(Collected data)
——

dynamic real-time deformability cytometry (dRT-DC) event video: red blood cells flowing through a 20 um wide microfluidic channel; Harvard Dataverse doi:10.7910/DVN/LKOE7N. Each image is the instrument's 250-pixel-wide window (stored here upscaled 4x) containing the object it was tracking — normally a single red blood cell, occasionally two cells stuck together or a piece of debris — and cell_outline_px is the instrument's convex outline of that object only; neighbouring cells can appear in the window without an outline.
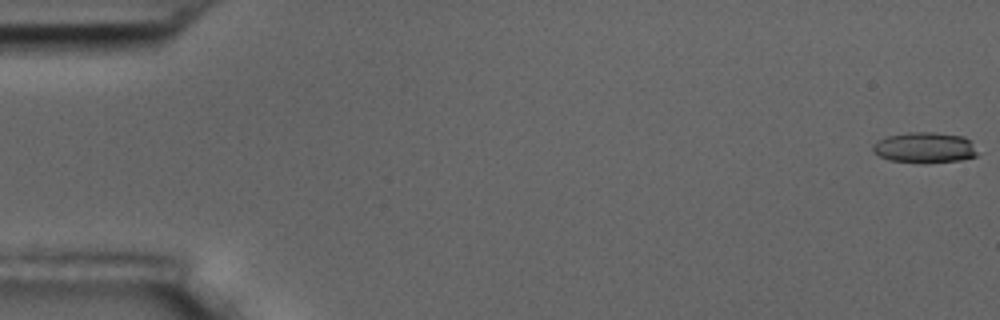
{"species": "common noctule bat (a hibernating species)", "species_latin": "Nyctalus noctula", "temperature_condition": "room temperature", "stored_images_in_passage": 6, "camera_frame_rate_fps": 3000, "um_per_image_px": 0.085, "animal": {"sex": "male", "body_mass_g": 17.5, "forearm_length_mm": 52.3}, "frame": {"image": 1, "passage_image": 1, "time_ms": 0.0, "image_size_px": [1000, 320], "cell_outline_px": [[976, 156], [960, 160], [924, 164], [888, 160], [872, 152], [872, 144], [876, 140], [888, 136], [908, 132], [932, 132], [964, 136], [968, 140], [976, 152]], "centroid_in_image_um": [78.52, 12.56], "position_along_channel_um": 6.5, "area_um2": 18.84}}
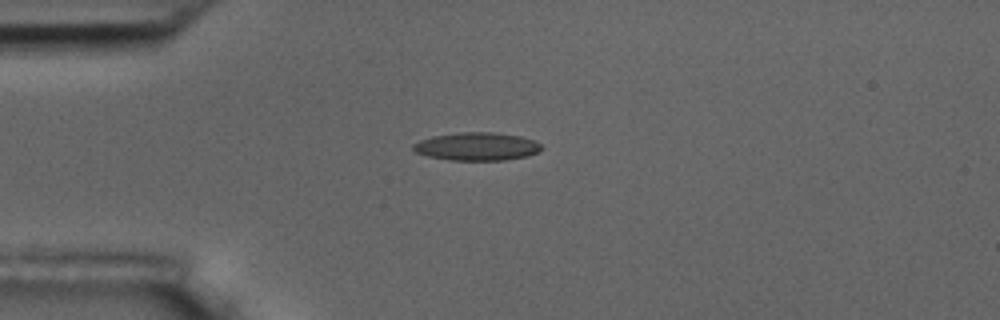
{"frame": {"image": 2, "passage_image": 5, "time_ms": 4.667, "image_size_px": [1000, 320], "cell_outline_px": [[544, 148], [528, 156], [504, 160], [448, 160], [428, 156], [416, 152], [412, 148], [412, 144], [420, 140], [432, 136], [460, 132], [492, 132], [520, 136], [532, 140], [540, 144]], "centroid_in_image_um": [40.51, 12.45], "position_along_channel_um": 44.5, "area_um2": 20.92}}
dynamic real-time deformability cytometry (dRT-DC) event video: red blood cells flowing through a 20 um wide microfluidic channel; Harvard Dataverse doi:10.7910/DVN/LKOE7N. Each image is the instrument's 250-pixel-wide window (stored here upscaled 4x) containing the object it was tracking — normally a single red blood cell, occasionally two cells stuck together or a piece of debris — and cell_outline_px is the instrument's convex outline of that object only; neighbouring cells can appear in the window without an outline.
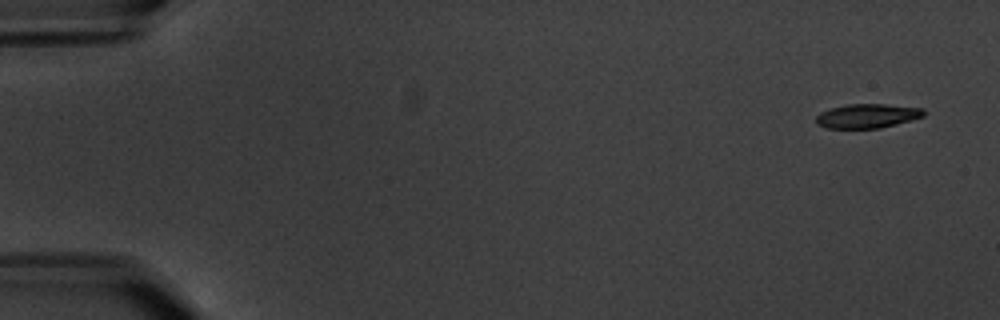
{"species": "common noctule bat (a hibernating species)", "species_latin": "Nyctalus noctula", "temperature_condition": "warm", "stored_images_in_passage": 4, "camera_frame_rate_fps": 3000, "um_per_image_px": 0.085, "animal": {"sex": "male", "body_mass_g": 20.1, "forearm_length_mm": 53.5}, "frame": {"image": 1, "passage_image": 1, "time_ms": 0.0, "image_size_px": [1000, 320], "cell_outline_px": [[924, 116], [896, 124], [880, 128], [828, 128], [816, 124], [816, 116], [820, 112], [828, 108], [848, 104], [884, 104], [924, 108]], "centroid_in_image_um": [73.69, 9.85], "position_along_channel_um": 11.3, "area_um2": 15.2}}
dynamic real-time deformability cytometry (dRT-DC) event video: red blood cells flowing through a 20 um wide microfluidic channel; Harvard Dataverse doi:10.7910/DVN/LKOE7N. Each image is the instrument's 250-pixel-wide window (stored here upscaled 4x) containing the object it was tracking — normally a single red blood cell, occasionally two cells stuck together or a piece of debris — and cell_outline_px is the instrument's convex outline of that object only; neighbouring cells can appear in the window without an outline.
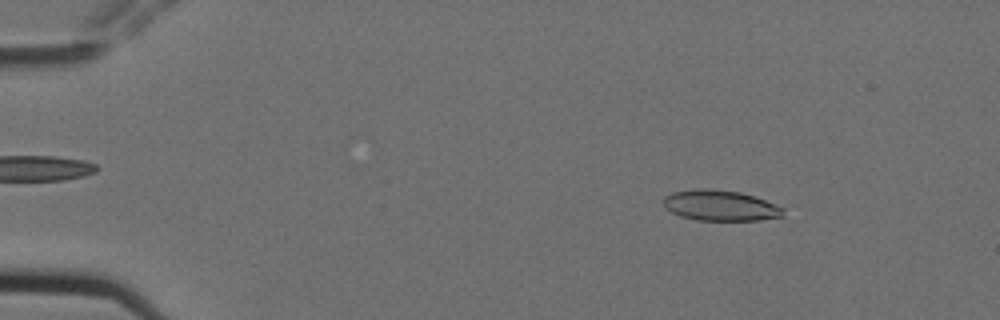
{"species": "Egyptian fruit bat (a non-hibernating species)", "species_latin": "Rousettus aegyptiacus", "temperature_condition": "cold", "stored_images_in_passage": 6, "camera_frame_rate_fps": 3000, "um_per_image_px": 0.085, "animal": {"sex": "female"}, "frame": {"image": 1, "passage_image": 2, "time_ms": 0.333, "image_size_px": [1000, 320], "cell_outline_px": [[788, 216], [760, 220], [696, 220], [680, 216], [664, 208], [664, 196], [672, 192], [696, 188], [708, 188], [740, 192], [764, 200], [784, 208]], "centroid_in_image_um": [61.24, 17.47], "position_along_channel_um": 23.8, "area_um2": 21.56}}
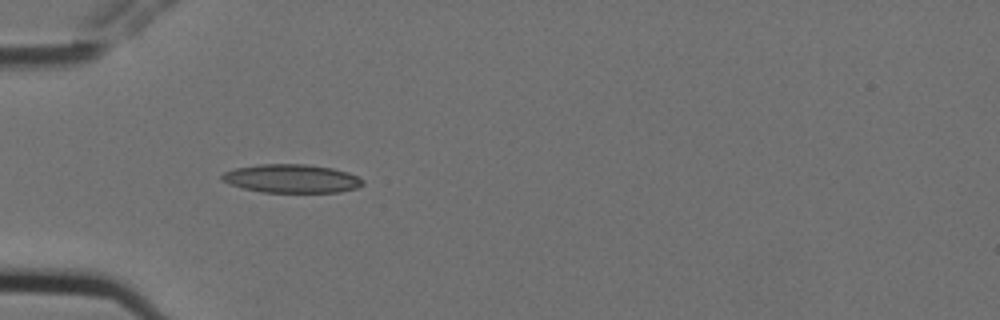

——

### What you have to do
Can you retype every record above exactly, leaving out the pictures?

### Problem solution
dynamic real-time deformability cytometry (dRT-DC) event video: red blood cells flowing through a 20 um wide microfluidic channel; Harvard Dataverse doi:10.7910/DVN/LKOE7N. Each image is the instrument's 250-pixel-wide window (stored here upscaled 4x) containing the object it was tracking — normally a single red blood cell, occasionally two cells stuck together or a piece of debris — and cell_outline_px is the instrument's convex outline of that object only; neighbouring cells can appear in the window without an outline.
{"species": "common noctule bat (a hibernating species)", "species_latin": "Nyctalus noctula", "temperature_condition": "room temperature", "stored_images_in_passage": 6, "camera_frame_rate_fps": 3000, "um_per_image_px": 0.085, "animal": {"sex": "male", "body_mass_g": 17.5, "forearm_length_mm": 52.3}, "frame": {"image": 1, "passage_image": 1, "time_ms": 0.0, "image_size_px": [1000, 320], "cell_outline_px": [[976, 156], [960, 160], [924, 164], [888, 160], [872, 152], [872, 144], [876, 140], [888, 136], [908, 132], [932, 132], [964, 136], [968, 140], [976, 152]], "centroid_in_image_um": [78.52, 12.56], "position_along_channel_um": 6.5, "area_um2": 18.84}}
{"frame": {"image": 2, "passage_image": 5, "time_ms": 4.667, "image_size_px": [1000, 320], "cell_outline_px": [[544, 148], [528, 156], [504, 160], [448, 160], [428, 156], [416, 152], [412, 148], [412, 144], [420, 140], [432, 136], [460, 132], [492, 132], [520, 136], [532, 140], [540, 144]], "centroid_in_image_um": [40.51, 12.45], "position_along_channel_um": 44.5, "area_um2": 20.92}}
dynamic real-time deformability cytometry (dRT-DC) event video: red blood cells flowing through a 20 um wide microfluidic channel; Harvard Dataverse doi:10.7910/DVN/LKOE7N. Each image is the instrument's 250-pixel-wide window (stored here upscaled 4x) containing the object it was tracking — normally a single red blood cell, occasionally two cells stuck together or a piece of debris — and cell_outline_px is the instrument's convex outline of that object only; neighbouring cells can appear in the window without an outline.
{"species": "common noctule bat (a hibernating species)", "species_latin": "Nyctalus noctula", "temperature_condition": "warm", "stored_images_in_passage": 4, "camera_frame_rate_fps": 3000, "um_per_image_px": 0.085, "animal": {"sex": "male", "body_mass_g": 20.1, "forearm_length_mm": 53.5}, "frame": {"image": 1, "passage_image": 1, "time_ms": 0.0, "image_size_px": [1000, 320], "cell_outline_px": [[924, 116], [896, 124], [880, 128], [828, 128], [816, 124], [816, 116], [820, 112], [828, 108], [848, 104], [884, 104], [924, 108]], "centroid_in_image_um": [73.69, 9.85], "position_along_channel_um": 11.3, "area_um2": 15.2}}
dynamic real-time deformability cytometry (dRT-DC) event video: red blood cells flowing through a 20 um wide microfluidic channel; Harvard Dataverse doi:10.7910/DVN/LKOE7N. Each image is the instrument's 250-pixel-wide window (stored here upscaled 4x) containing the object it was tracking — normally a single red blood cell, occasionally two cells stuck together or a piece of debris — and cell_outline_px is the instrument's convex outline of that object only; neighbouring cells can appear in the window without an outline.
{"species": "Egyptian fruit bat (a non-hibernating species)", "species_latin": "Rousettus aegyptiacus", "temperature_condition": "cold", "stored_images_in_passage": 6, "camera_frame_rate_fps": 3000, "um_per_image_px": 0.085, "animal": {"sex": "female"}, "frame": {"image": 1, "passage_image": 2, "time_ms": 0.333, "image_size_px": [1000, 320], "cell_outline_px": [[788, 216], [760, 220], [696, 220], [680, 216], [664, 208], [664, 196], [672, 192], [696, 188], [708, 188], [740, 192], [764, 200], [784, 208]], "centroid_in_image_um": [61.24, 17.47], "position_along_channel_um": 23.8, "area_um2": 21.56}}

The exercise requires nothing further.